Trump Administration’s 25% tariff on imported steel is denting business at American Keg Co., a factory that uses only U.S. steel.
Oh, the iron-y. The Trump Administration’s 25% tariff on imported steel is denting business at American Keg Co., a factory that uses only U.S. steel.
American Keg CEO Paul Czachor explains that the tariff hurts for two reasons:
1. The tariff only applies to raw steel, not finished steel products — such as Chinese beer kegs.
2. The tariff has dried up steel imports, causing demand — and prices — to rise for U.S. steel.
Both developments are testing the mettle of American Keg, the only U.S. keg maker relying entirely on domestic steel. Not only is the Pottstown, Pa., factory paying more for raw materials, it’s losing ground to Chinese competitors.
“We have a lot of patriotic customers who wanted to buy an all-American product,” said Czachor, noting that many of those patriots run California breweries. “But it’s a little harder for them to swallow now. We’ve seen our business tail off significantly.”

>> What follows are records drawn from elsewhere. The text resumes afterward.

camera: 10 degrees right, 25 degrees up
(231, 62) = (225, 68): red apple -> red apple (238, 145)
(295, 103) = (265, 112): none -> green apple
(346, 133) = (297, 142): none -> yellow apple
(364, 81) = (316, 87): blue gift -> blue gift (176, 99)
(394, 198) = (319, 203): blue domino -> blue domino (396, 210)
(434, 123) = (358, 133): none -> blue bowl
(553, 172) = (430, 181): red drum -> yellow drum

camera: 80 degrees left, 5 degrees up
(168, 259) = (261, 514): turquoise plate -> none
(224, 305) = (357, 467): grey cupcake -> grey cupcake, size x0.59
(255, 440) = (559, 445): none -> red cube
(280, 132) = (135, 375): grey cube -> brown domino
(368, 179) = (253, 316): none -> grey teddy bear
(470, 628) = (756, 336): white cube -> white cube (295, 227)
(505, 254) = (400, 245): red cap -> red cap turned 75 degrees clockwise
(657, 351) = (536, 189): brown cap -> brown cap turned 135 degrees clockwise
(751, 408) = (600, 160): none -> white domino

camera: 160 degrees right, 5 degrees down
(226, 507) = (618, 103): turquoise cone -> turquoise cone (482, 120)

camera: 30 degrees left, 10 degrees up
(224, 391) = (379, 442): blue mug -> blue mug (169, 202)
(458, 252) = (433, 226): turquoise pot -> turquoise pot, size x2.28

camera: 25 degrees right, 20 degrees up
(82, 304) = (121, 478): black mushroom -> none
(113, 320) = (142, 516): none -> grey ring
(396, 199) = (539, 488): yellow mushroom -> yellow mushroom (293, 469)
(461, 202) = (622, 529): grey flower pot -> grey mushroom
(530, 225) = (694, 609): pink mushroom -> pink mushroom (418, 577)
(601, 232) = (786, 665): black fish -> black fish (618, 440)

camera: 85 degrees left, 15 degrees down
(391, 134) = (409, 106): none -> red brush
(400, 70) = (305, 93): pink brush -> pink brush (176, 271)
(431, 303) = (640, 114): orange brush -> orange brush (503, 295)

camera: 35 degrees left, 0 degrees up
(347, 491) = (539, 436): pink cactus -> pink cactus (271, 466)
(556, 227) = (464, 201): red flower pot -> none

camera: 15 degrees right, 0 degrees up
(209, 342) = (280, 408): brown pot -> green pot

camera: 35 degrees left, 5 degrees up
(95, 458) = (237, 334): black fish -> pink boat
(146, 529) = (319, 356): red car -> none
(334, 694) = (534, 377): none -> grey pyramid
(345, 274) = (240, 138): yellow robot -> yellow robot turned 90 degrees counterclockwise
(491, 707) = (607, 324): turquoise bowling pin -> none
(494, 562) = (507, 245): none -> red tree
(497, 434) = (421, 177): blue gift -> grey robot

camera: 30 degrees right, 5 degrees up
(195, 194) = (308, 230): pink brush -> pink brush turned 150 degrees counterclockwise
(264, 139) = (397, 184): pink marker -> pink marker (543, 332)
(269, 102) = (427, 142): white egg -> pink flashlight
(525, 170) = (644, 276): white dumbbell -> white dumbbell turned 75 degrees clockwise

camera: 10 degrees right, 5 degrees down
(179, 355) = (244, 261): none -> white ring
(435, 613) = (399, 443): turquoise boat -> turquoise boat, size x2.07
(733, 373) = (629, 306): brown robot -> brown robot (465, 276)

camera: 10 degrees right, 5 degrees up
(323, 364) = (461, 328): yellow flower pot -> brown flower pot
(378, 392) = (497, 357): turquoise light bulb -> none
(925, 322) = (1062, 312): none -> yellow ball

Before the tariffs, American Keg’s half keg — a 15.5-gallon container — sold for about $105, $10 more than the Chinese import. “Now we’re talking about $115 or $118 for a half-keg,” Czachor said, “and the import is still $95.”
Czachor, who recently laid off one-third of his 30 employees, was in Washington last week. His message: slap tariffs on Chinese kegs.
“This isn’t because we’re an inefficient company looking for a bailout,” he said this week.”We would put our product and quality against anyone in the world. We just want a level playing field.”